Syrie : un coup pour dire

Ce 13 avril, l'aviation et la marine française ont envoyé hier quelques missiles sur des installations liées au programme syrien d'armes chimiques — selon notre appareil d'État, qui a bien voulu donner une documentation nourrie[1].

La Russie a demandé au Conseil de Sécurité de condamner ce raid. Elle savait bien que cette résolution serait bloquée par le vote contraire (impliquant un veto) des 3 États qui ont réalisé l'opération, mais elle a dû constater que, des 11 autres membres, seules la Chine et la Bolivie l'ont suivie. Ce qui reste de la "communauté internationale" a ainsi témoigné de son refus d'être menée en bateau par la propagande russo-syrienne.

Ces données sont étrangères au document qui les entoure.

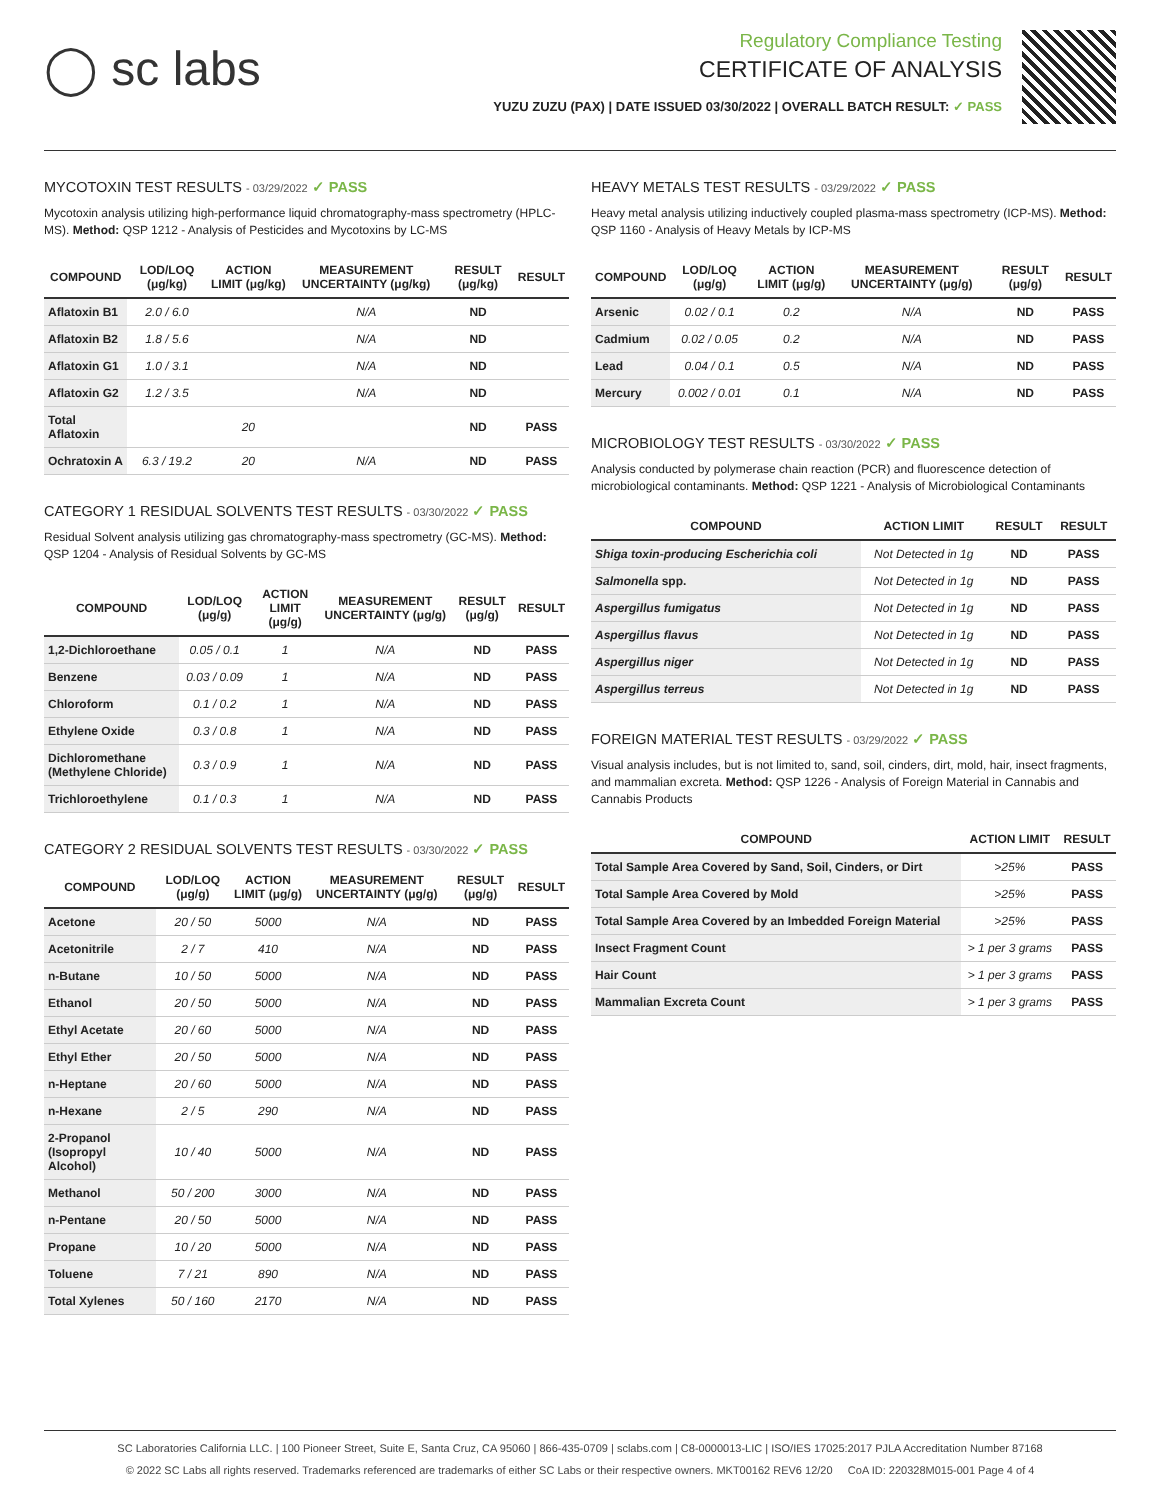◯ sc labs
Regulatory Compliance Testing
CERTIFICATE OF ANALYSIS
YUZU ZUZU (PAX) | DATE ISSUED 03/30/2022 | OVERALL BATCH RESULT: ✓ PASS
MYCOTOXIN TEST RESULTS - 03/29/2022 ✓ PASS
Mycotoxin analysis utilizing high-performance liquid chromatography-mass spectrometry (HPLC-MS). Method: QSP 1212 - Analysis of Pesticides and Mycotoxins by LC-MS
| COMPOUND | LOD/LOQ (μg/kg) | ACTION LIMIT (μg/kg) | MEASUREMENT UNCERTAINTY (μg/kg) | RESULT (μg/kg) | RESULT |
| --- | --- | --- | --- | --- | --- |
| Aflatoxin B1 | 2.0 / 6.0 | | N/A | ND | |
| Aflatoxin B2 | 1.8 / 5.6 | | N/A | ND | |
| Aflatoxin G1 | 1.0 / 3.1 | | N/A | ND | |
| Aflatoxin G2 | 1.2 / 3.5 | | N/A | ND | |
| Total Aflatoxin | | 20 | | ND | PASS |
| Ochratoxin A | 6.3 / 19.2 | 20 | N/A | ND | PASS |
CATEGORY 1 RESIDUAL SOLVENTS TEST RESULTS - 03/30/2022 ✓ PASS
Residual Solvent analysis utilizing gas chromatography-mass spectrometry (GC-MS). Method: QSP 1204 - Analysis of Residual Solvents by GC-MS
| COMPOUND | LOD/LOQ (μg/g) | ACTION LIMIT (μg/g) | MEASUREMENT UNCERTAINTY (μg/g) | RESULT (μg/g) | RESULT |
| --- | --- | --- | --- | --- | --- |
| 1,2-Dichloroethane | 0.05 / 0.1 | 1 | N/A | ND | PASS |
| Benzene | 0.03 / 0.09 | 1 | N/A | ND | PASS |
| Chloroform | 0.1 / 0.2 | 1 | N/A | ND | PASS |
| Ethylene Oxide | 0.3 / 0.8 | 1 | N/A | ND | PASS |
| Dichloromethane (Methylene Chloride) | 0.3 / 0.9 | 1 | N/A | ND | PASS |
| Trichloroethylene | 0.1 / 0.3 | 1 | N/A | ND | PASS |
CATEGORY 2 RESIDUAL SOLVENTS TEST RESULTS - 03/30/2022 ✓ PASS
| COMPOUND | LOD/LOQ (μg/g) | ACTION LIMIT (μg/g) | MEASUREMENT UNCERTAINTY (μg/g) | RESULT (μg/g) | RESULT |
| --- | --- | --- | --- | --- | --- |
| Acetone | 20 / 50 | 5000 | N/A | ND | PASS |
| Acetonitrile | 2 / 7 | 410 | N/A | ND | PASS |
| n-Butane | 10 / 50 | 5000 | N/A | ND | PASS |
| Ethanol | 20 / 50 | 5000 | N/A | ND | PASS |
| Ethyl Acetate | 20 / 60 | 5000 | N/A | ND | PASS |
| Ethyl Ether | 20 / 50 | 5000 | N/A | ND | PASS |
| n-Heptane | 20 / 60 | 5000 | N/A | ND | PASS |
| n-Hexane | 2 / 5 | 290 | N/A | ND | PASS |
| 2-Propanol (Isopropyl Alcohol) | 10 / 40 | 5000 | N/A | ND | PASS |
| Methanol | 50 / 200 | 3000 | N/A | ND | PASS |
| n-Pentane | 20 / 50 | 5000 | N/A | ND | PASS |
| Propane | 10 / 20 | 5000 | N/A | ND | PASS |
| Toluene | 7 / 21 | 890 | N/A | ND | PASS |
| Total Xylenes | 50 / 160 | 2170 | N/A | ND | PASS |
HEAVY METALS TEST RESULTS - 03/29/2022 ✓ PASS
Heavy metal analysis utilizing inductively coupled plasma-mass spectrometry (ICP-MS). Method: QSP 1160 - Analysis of Heavy Metals by ICP-MS
| COMPOUND | LOD/LOQ (μg/g) | ACTION LIMIT (μg/g) | MEASUREMENT UNCERTAINTY (μg/g) | RESULT (μg/g) | RESULT |
| --- | --- | --- | --- | --- | --- |
| Arsenic | 0.02 / 0.1 | 0.2 | N/A | ND | PASS |
| Cadmium | 0.02 / 0.05 | 0.2 | N/A | ND | PASS |
| Lead | 0.04 / 0.1 | 0.5 | N/A | ND | PASS |
| Mercury | 0.002 / 0.01 | 0.1 | N/A | ND | PASS |
MICROBIOLOGY TEST RESULTS - 03/30/2022 ✓ PASS
Analysis conducted by polymerase chain reaction (PCR) and fluorescence detection of microbiological contaminants. Method: QSP 1221 - Analysis of Microbiological Contaminants
| COMPOUND | ACTION LIMIT | RESULT | RESULT |
| --- | --- | --- | --- |
| Shiga toxin-producing Escherichia coli | Not Detected in 1g | ND | PASS |
| Salmonella spp. | Not Detected in 1g | ND | PASS |
| Aspergillus fumigatus | Not Detected in 1g | ND | PASS |
| Aspergillus flavus | Not Detected in 1g | ND | PASS |
| Aspergillus niger | Not Detected in 1g | ND | PASS |
| Aspergillus terreus | Not Detected in 1g | ND | PASS |
FOREIGN MATERIAL TEST RESULTS - 03/29/2022 ✓ PASS
Visual analysis includes, but is not limited to, sand, soil, cinders, dirt, mold, hair, insect fragments, and mammalian excreta. Method: QSP 1226 - Analysis of Foreign Material in Cannabis and Cannabis Products
| COMPOUND | ACTION LIMIT | RESULT |
| --- | --- | --- |
| Total Sample Area Covered by Sand, Soil, Cinders, or Dirt | >25% | PASS |
| Total Sample Area Covered by Mold | >25% | PASS |
| Total Sample Area Covered by an Imbedded Foreign Material | >25% | PASS |
| Insect Fragment Count | > 1 per 3 grams | PASS |
| Hair Count | > 1 per 3 grams | PASS |
| Mammalian Excreta Count | > 1 per 3 grams | PASS |
SC Laboratories California LLC. | 100 Pioneer Street, Suite E, Santa Cruz, CA 95060 | 866-435-0709 | sclabs.com | C8-0000013-LIC | ISO/IES 17025:2017 PJLA Accreditation Number 87168
© 2022 SC Labs all rights reserved. Trademarks referenced are trademarks of either SC Labs or their respective owners. MKT00162 REV6 12/20 CoA ID: 220328M015-001 Page 4 of 4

Trop de fake news usent les meilleures volontés, et les plus pacifistes.

Le 11 avril, je me demandais si nos États feraient l'erreur d'une "frappe" symbolique contre le pouvoir syrien, et espérais que l'action militaire éventuelle aurait un objectif sensé ("est-ce que l'un de nos décideurs politiques pourrait se rendre compte, SVP, qu'il est grave, illégal et criminel de "frapper" (même en Syrie),… et que la seule action pertinente est celle qui empêchera le régime d'utiliser ses stocks de bombes au chlore ? #ViserUnBut").

Le communiqué de l'Élysée au 13 avril matin indique que : « Notre réponse a été circonscrite aux capacités du régime syrien permettant la production et l’emploi d’armes chimiques ». J'étais et reste d'accord avec ce choix.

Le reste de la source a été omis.